Evaluating Foresight: Fully-Fledged Evaluation of CTFP
The Foresight wave is growing. Interest in using Foresight exercises to inform policy-making in science, technology, and innovation (STI) is continuing to extend around the world. It now seems safe to say that this is no mere fashion.
The Foresight approach combines three elements: prospective (long-term) studies; planning (and priority-setting) inputs; and participative processes (engaging stakeholders and knowledge sources).
This combination of elements is well matched to the challenges currently confronting STI policy. These include increased emphasis on innovation as a tool for competitiveness and sustainability, alongside pressure on government and university budgets, uncertainty about environmental risks and ethical dimensions of new technologies, and a proliferation of opportunities for strategic R&D.

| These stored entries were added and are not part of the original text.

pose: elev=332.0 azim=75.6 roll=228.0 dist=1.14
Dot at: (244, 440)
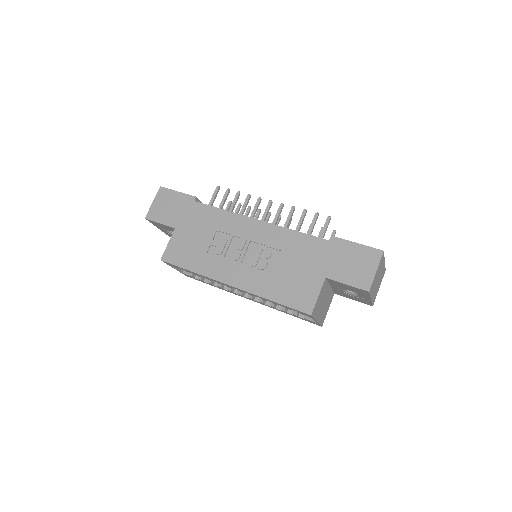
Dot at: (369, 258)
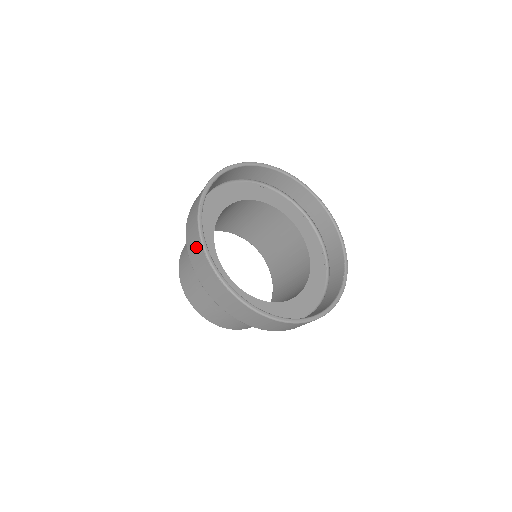
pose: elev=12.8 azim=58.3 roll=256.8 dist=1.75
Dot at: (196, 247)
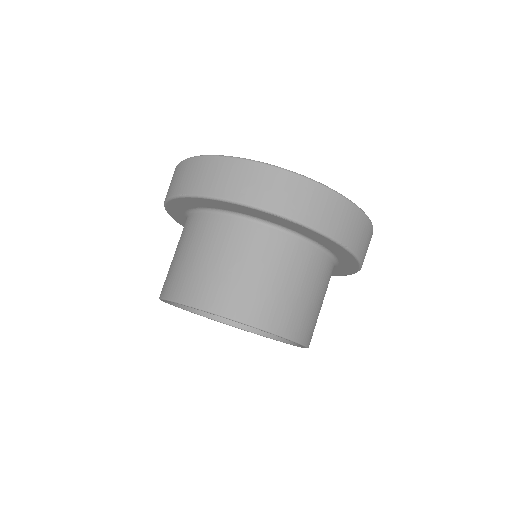
Dot at: (183, 171)
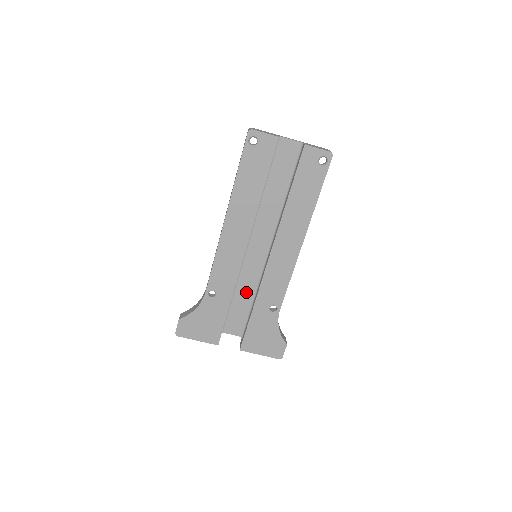
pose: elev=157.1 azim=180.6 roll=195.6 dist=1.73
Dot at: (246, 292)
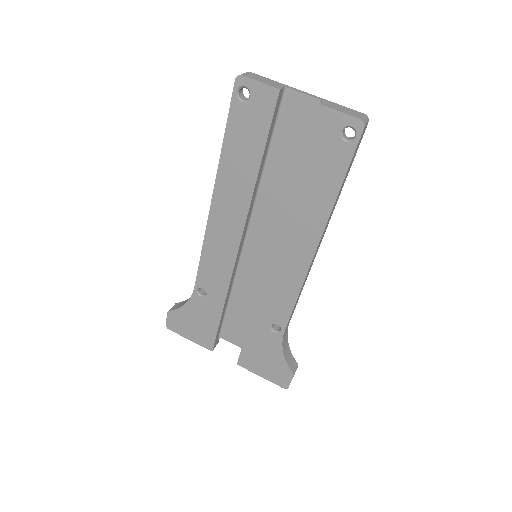
Dot at: (246, 298)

Foresight is liable to be needed more, rather than less, in years to come. If we need Foresight, then we need to learn about Foresight. This means going beyond merely the formal results of Foresight exercises, in terms of what forecasts and analyses of future opportunities and risks have been developed, or what plans have been proposed and priorities targeted. We also need to learn how best to design and deploy Foresight.

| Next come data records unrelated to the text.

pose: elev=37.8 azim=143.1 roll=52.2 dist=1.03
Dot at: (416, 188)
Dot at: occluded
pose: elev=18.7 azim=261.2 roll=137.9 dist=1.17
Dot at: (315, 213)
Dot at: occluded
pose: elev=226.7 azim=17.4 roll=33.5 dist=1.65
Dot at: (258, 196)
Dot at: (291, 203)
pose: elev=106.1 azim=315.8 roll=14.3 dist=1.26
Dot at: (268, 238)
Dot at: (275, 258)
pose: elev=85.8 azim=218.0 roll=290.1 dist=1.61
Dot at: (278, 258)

Foresight activities are demanding of time and resources, and it is important to ensure that these are well used. We are confronting big challenges, and the quality of Foresight will affect our readiness to address them. One lesson from the last decade or so of Foresight practice is that “one size does not fit all”. Different problems and contexts require different configurations of Foresight approaches. It is necessary to draw lessons not about “the” Foresight method, but about how Foresight approaches and techniques can be tailored to particular countries and circumstances. This means that evaluation of Foresight efforts is not just a matter of examining the efficiency of the activities. Evaluation must also consider their effectiveness in promoting change to meet the challenges confronting us, and it must take into account the creativity exercised in their design. Foresight must be fit for purpose. Simplistic benchmarking, that matches each feature of the programme against similar features in other countries, is not enough. It is important to relate the complex of activities pursued to the specific objectives of the programme. With such an approach to evaluation, the Colombian Technology Foresight Programme (CTFP) provides an excellent opportunity to draw lessons about how Foresight can be introduced and implemented, and what sorts of design challenges need to be tackled if Foresight is to meet the STI challenges.

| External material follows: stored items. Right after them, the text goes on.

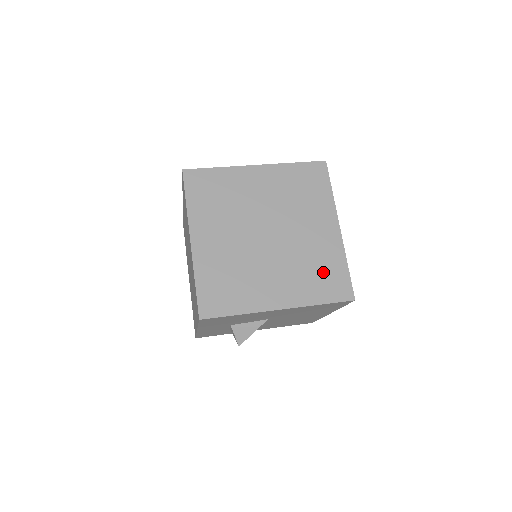
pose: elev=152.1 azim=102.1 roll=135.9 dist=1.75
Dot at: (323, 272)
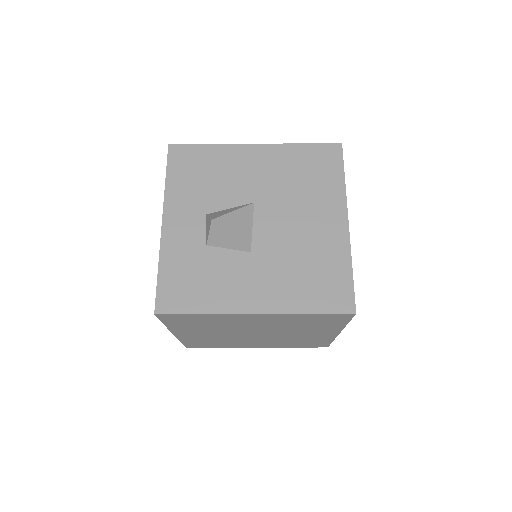
Dot at: occluded
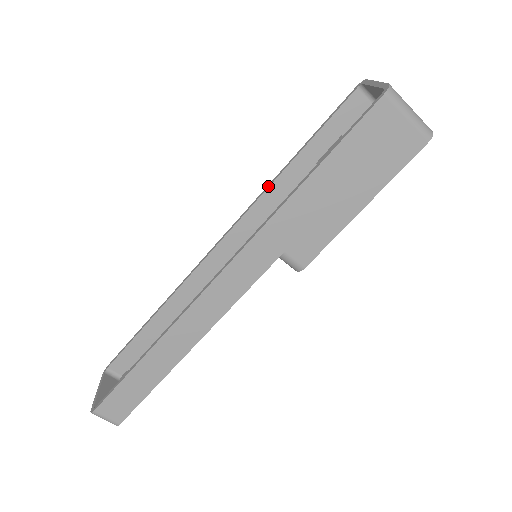
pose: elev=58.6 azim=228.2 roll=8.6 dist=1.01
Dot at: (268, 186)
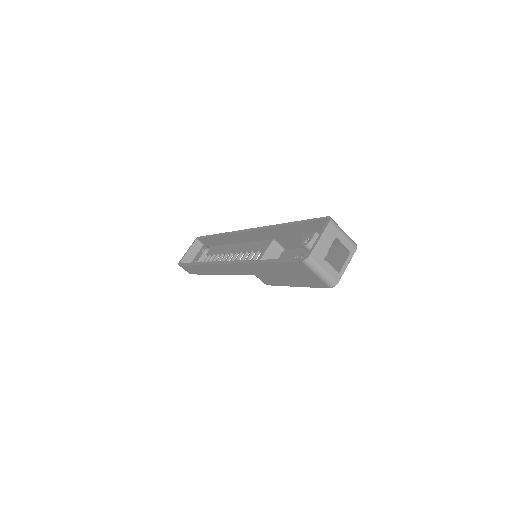
Dot at: (273, 226)
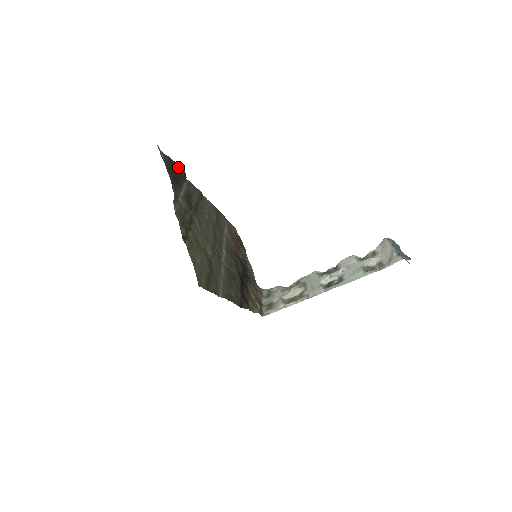
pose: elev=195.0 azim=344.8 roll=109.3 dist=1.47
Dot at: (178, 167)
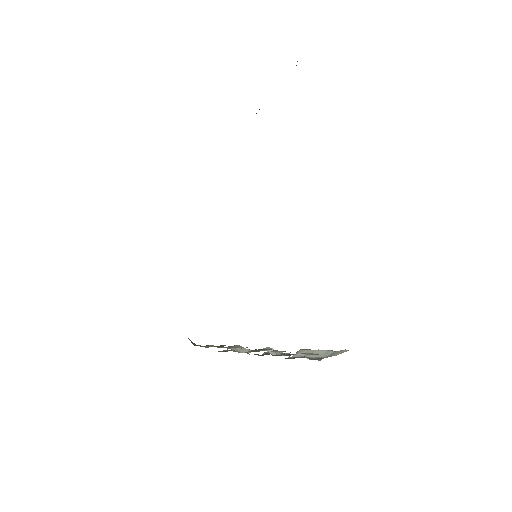
Dot at: occluded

For this reason, this study proposes the methodological framework and concept of fully-fledged evaluation of a (Foresight) programme as:
…a systematic process aimed at assessing the appropriateness and level of achievement of the programme’s objectives, its performance (using cost-benefit analysis), efficiency of organisational structure (i.e. approaches and methods) and effectiveness of implementation and aftercare. The process should assess the level of capacities and Foresight culture achieved; its national, sub-national and international reach; level of commitment of participants; and novelty and impact of its internal activities (i.e. studies and projects). In addition, with the aim of aligning a Foresight with the implementation environment, the evaluation should try to measure the impact on public and private policies and strategies; agendas of science, technology and innovation (STI) programmes and institutions; consolidation of research groups; consolidation of S&T capacities; and internationalisation of R&D. Finally, a fully-fledged evaluation of Foresight should also identify new products and services; new policy recommendations and research agendas; new processes and skills; new paradigms and visions; and new players.